=== Given information ===

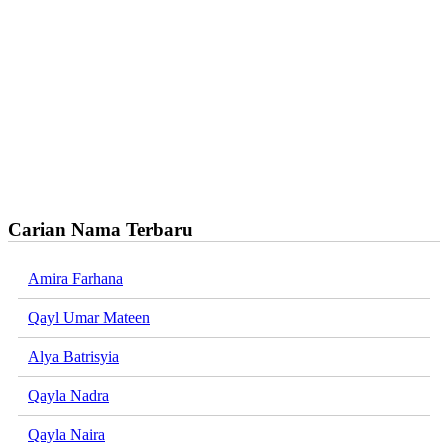
Carian Nama Terbaru
Amira Farhana
Qayl Umar Mateen
Alya Batrisyia
Qayla Nadra
Qayla Naira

===

● **Task details**
An exact copy of the entries from the line containing "Amira Farhana" through the last line is the expected answer.

● **Response for this exercise**
Amira Farhana
Qayl Umar Mateen
Alya Batrisyia
Qayla Nadra
Qayla Naira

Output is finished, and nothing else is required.